Ambrose tightened his jaw against his throbbing toe and picked his way around a pair of wicker stools to take the nearest leather offering, handing the envelope over the melee to his bride-to-be, who accepted it without commentary.

He looked back at the vicar with a newfound curiosity.

How exactly did one become a seating enthusiast? A chair collector? A stool sav—

“Four weeks,” Vix said briskly, from his left. “That is perfect, actually. It will give time for your banns to be read in Canterburywhile we prepare for the knighting here, and the wedding can take place the following week.”

“Oh,” he said, blinking at her. “All right.”

The vicar was hoisting open a big, dusty tome full to the brim with slanted, inky entries in a variety of blue and black ink hues. “Do you want to choose a date now?” he asked, licking his finger and thumbing through the pages to find what he was looking for.

“No,” she said. “I will let you know soon, though. Let’s just register the banns. Once I have a list of invitees, we can settle a date.”

“Am I invited?” Reed asked from the rear of the room.

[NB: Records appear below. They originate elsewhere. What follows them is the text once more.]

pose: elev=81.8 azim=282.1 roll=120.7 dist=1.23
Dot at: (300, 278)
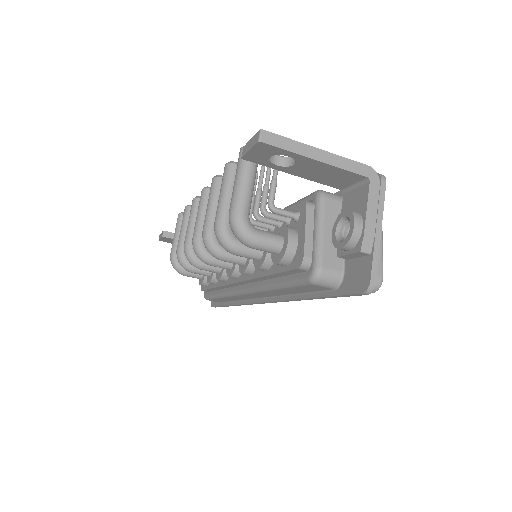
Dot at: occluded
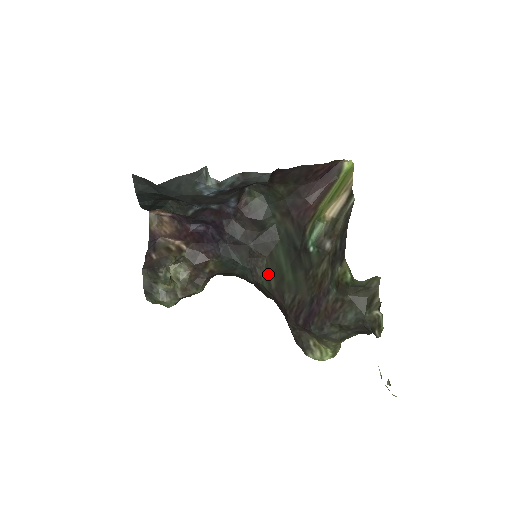
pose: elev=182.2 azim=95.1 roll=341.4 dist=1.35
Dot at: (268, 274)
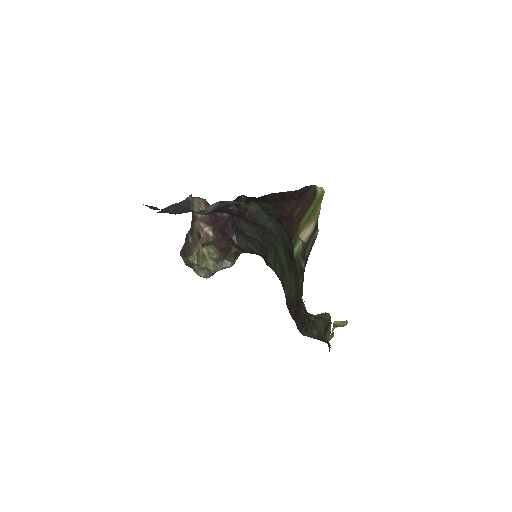
Dot at: (275, 265)
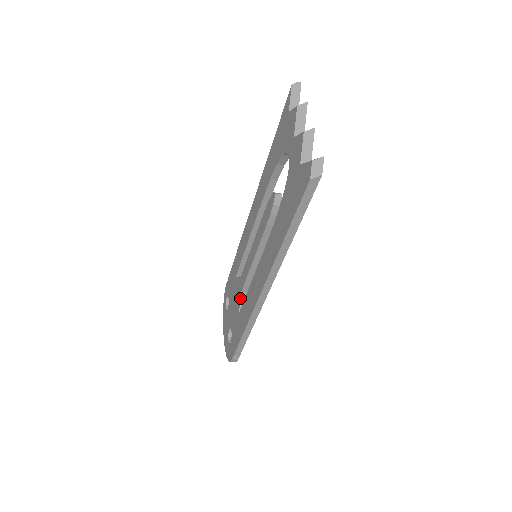
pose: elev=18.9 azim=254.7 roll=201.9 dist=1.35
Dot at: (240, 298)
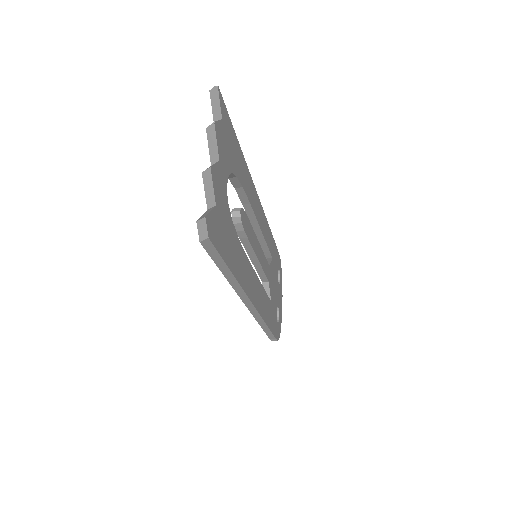
Dot at: occluded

“No,” she said, then paused and turned back. “Of course you are.”

Ambrose frowned.

“Excellent,” said Reed, grinning. “I’ve never been to a knighting.”

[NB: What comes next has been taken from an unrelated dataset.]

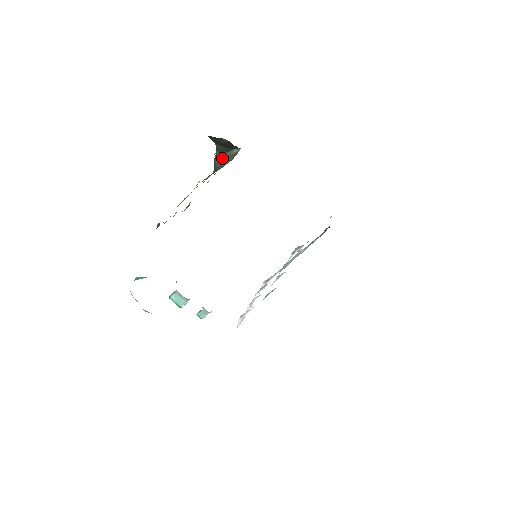
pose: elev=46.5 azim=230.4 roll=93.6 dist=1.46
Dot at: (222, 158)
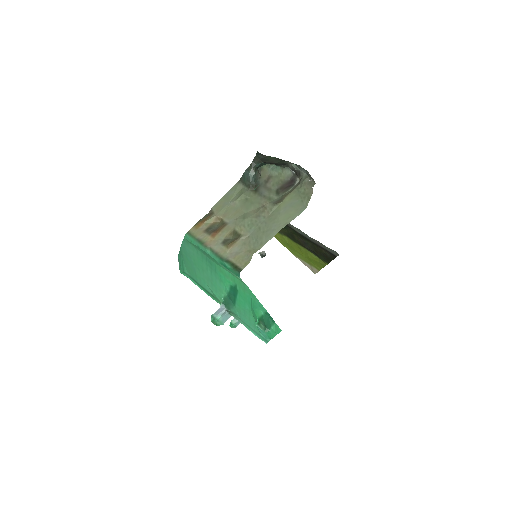
Dot at: (256, 173)
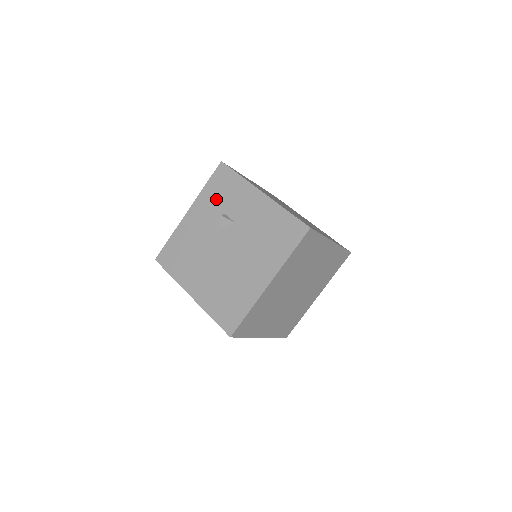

Vix rolled her eyes, and Ambrose wondered if perhaps something in his eye might burst from sheer annoyance.

“That does actually make me think,” she said, glancing back over the summons, “are you allowed your own list of personal attendants at such a thing? I shall find out.”

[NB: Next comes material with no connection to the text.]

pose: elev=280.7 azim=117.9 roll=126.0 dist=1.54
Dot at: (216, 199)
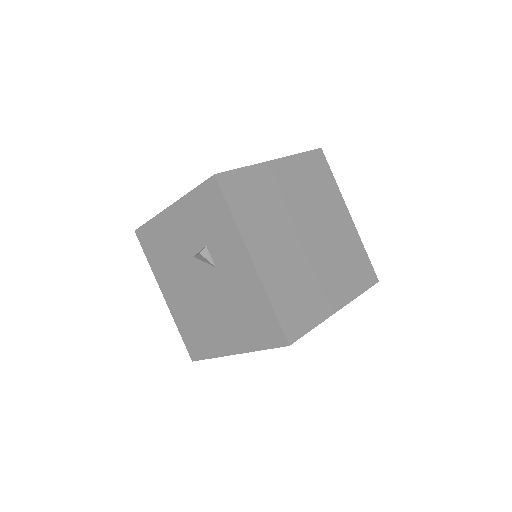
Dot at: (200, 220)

“Personal attendants?” he asked, wrinkling his brow. “Other than you, you mean?”

She nodded, a worrying little smirk working its way onto her generous mouth as she reread the words on the heavy linen page once more. “Yes, people affiliated with your family, I might think. Stewards, for example.”

Ambrose blinked. “My father’s steward, you mean? Mr. Sedgwick?”

“I knew his daughter, in fact,” Vix said, blinking at him. “At school. She is here in London this Season. It might be nice to have some representation from the duchy in the room when you are elevated.”

He grimaced. “If you say so.”

“I do.”

Matthew was suddenly watching Vix with his brow a bit lower than it had been before, hooding over his eyes. “Caroline Sedgewick,” he recited. “Wasn’t it?”

“Oh, itwas,” she replied, batting her lashes at him. “How wonderful that you actually read my letters all those years ago, Matthew.”

“Hm,” he said, and lowered his eyes back to the ledger. “Here we are. I’ll just require your signatures, if you please.”

Vix stood and took half a step forward before looking back at Ambrose with a lift of her dark brows. “Well, Mr. Aster,” she said. “Ambrose. Last chance to change your mind.”

“Mine?” he answered, his heart thundering as he came to his feet, so light-headed he thought the ridiculous hat might be the only thing keeping him from toppling over. “Or yours?”

She gave him that little ghost of a smile again and gestured to the desk, where the quill awaited him.

It was an odd feeling, he thought. Panic, nausea, something like giddy anticipation. It was more than he’d felt in a very, very long time. And while it wasn’t exactly pleasant, it was a damnsight better than feeling nothing at all, even if it did impact the elegance of his signature in that big, dusty book.

She removed her glove, one finger at a time, as she watched the path the quill tip took over the paper in the passage of his name, and tossed it delicately onto the desk next to the book as soon as he lifted the thing away.

When he handed the quill to her, their fingers brushed. Warm. Vital. Terrifying.